Copy each line of the records below, from the first through the one that contains "accès et leur", exactly as written.

**Records drawn from a dataset:**
BEGIN
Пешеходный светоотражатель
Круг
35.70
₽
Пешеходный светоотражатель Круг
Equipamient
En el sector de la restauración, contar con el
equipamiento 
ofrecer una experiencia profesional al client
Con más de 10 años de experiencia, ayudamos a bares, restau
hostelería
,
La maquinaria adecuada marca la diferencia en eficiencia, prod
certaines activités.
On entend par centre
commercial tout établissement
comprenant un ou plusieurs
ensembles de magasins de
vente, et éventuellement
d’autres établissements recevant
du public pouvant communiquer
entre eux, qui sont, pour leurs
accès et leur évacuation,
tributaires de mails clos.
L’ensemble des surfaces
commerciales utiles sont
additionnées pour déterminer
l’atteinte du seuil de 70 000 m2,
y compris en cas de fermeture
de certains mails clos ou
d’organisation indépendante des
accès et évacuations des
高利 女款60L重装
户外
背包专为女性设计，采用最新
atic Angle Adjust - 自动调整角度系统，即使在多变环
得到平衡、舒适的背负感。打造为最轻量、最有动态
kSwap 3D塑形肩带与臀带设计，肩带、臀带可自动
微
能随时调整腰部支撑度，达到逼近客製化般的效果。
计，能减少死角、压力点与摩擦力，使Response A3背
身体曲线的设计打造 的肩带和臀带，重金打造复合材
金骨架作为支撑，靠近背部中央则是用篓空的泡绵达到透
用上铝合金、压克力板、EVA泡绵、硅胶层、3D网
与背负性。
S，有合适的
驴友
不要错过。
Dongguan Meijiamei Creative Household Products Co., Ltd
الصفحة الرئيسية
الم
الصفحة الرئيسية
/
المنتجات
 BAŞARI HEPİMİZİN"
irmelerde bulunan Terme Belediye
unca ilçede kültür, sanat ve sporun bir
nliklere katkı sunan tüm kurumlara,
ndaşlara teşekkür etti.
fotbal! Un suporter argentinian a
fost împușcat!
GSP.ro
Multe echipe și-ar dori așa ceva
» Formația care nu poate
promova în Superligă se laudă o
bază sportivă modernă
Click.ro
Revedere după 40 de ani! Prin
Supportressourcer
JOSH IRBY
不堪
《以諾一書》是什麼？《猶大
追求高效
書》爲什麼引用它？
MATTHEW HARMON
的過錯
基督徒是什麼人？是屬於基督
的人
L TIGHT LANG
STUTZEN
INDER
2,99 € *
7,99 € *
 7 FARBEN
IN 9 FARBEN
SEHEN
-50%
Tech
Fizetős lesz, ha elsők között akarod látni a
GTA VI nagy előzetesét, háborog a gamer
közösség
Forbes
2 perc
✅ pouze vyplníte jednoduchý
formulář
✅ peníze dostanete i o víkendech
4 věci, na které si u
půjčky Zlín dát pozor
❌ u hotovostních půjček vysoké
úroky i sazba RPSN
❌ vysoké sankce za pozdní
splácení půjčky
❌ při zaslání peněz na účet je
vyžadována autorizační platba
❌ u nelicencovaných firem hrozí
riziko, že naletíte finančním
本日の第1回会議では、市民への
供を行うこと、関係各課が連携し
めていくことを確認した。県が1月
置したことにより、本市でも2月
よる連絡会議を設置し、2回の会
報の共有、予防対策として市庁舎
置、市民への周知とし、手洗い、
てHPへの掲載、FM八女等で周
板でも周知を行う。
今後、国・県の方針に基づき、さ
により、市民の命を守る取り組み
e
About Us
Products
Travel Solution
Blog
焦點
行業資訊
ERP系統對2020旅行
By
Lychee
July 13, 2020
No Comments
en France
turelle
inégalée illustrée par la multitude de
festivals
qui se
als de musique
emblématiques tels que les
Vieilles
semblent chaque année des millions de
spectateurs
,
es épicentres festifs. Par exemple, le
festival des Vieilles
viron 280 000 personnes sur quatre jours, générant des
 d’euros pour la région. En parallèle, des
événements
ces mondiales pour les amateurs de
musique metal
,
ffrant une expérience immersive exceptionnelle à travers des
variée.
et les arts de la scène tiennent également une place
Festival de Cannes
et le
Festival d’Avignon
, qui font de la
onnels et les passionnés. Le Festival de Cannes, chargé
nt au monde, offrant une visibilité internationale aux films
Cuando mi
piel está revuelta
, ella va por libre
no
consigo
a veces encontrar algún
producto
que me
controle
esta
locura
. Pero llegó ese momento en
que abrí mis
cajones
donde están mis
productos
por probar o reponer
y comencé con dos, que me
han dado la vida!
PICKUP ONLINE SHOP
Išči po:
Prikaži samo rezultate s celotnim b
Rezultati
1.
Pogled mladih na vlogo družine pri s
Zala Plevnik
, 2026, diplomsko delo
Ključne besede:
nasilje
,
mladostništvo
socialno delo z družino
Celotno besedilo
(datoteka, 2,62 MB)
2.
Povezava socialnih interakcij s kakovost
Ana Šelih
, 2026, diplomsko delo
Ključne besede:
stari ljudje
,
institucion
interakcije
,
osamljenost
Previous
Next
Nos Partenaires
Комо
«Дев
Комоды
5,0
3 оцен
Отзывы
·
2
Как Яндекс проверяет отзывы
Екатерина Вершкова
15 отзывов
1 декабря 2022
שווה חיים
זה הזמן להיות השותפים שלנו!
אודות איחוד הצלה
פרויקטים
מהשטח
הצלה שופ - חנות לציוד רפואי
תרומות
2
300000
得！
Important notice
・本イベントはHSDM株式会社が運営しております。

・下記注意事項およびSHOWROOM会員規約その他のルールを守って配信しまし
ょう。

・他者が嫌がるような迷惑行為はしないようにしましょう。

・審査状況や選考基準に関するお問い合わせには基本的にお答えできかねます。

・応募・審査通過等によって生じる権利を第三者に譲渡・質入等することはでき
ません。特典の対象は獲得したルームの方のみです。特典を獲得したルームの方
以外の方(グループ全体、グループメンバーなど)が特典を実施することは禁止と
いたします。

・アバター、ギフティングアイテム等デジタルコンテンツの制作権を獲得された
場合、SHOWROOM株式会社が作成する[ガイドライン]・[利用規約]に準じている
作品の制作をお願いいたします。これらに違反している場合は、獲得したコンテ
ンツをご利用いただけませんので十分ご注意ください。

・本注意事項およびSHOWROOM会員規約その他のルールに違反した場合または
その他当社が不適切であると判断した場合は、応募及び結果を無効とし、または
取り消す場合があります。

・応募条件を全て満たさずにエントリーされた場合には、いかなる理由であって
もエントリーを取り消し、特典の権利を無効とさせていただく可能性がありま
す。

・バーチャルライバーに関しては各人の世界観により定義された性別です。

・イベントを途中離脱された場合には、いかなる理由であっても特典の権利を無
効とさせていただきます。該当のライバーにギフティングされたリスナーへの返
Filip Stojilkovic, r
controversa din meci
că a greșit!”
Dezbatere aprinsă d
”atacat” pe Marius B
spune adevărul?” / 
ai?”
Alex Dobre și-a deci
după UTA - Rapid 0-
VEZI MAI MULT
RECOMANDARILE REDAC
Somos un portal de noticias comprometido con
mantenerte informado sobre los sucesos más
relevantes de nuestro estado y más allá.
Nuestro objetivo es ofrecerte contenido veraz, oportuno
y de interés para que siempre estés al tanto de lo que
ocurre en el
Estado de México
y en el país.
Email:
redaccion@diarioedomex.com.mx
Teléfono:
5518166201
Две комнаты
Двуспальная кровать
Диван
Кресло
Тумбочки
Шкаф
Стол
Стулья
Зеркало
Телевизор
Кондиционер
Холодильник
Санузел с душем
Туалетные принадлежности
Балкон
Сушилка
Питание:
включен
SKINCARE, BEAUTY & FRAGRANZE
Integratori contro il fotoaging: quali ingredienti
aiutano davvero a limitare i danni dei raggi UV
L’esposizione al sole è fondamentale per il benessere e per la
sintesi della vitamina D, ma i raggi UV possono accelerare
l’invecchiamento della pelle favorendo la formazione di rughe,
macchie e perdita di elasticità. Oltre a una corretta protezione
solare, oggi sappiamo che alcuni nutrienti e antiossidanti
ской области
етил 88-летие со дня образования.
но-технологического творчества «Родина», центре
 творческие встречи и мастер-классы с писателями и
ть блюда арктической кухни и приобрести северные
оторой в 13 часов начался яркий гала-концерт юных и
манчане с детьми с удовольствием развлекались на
END
**RESPONSE TO THE TASK:**
Пешеходный светоотражатель
Круг
35.70
₽
Пешеходный светоотражатель Круг
Equipamient
En el sector de la restauración, contar con el
equipamiento 
ofrecer una experiencia profesional al client
Con más de 10 años de experiencia, ayudamos a bares, restau
hostelería
,
La maquinaria adecuada marca la diferencia en eficiencia, prod
certaines activités.
On entend par centre
commercial tout établissement
comprenant un ou plusieurs
ensembles de magasins de
vente, et éventuellement
d’autres établissements recevant
du public pouvant communiquer
entre eux, qui sont, pour leurs
accès et leur évacuation,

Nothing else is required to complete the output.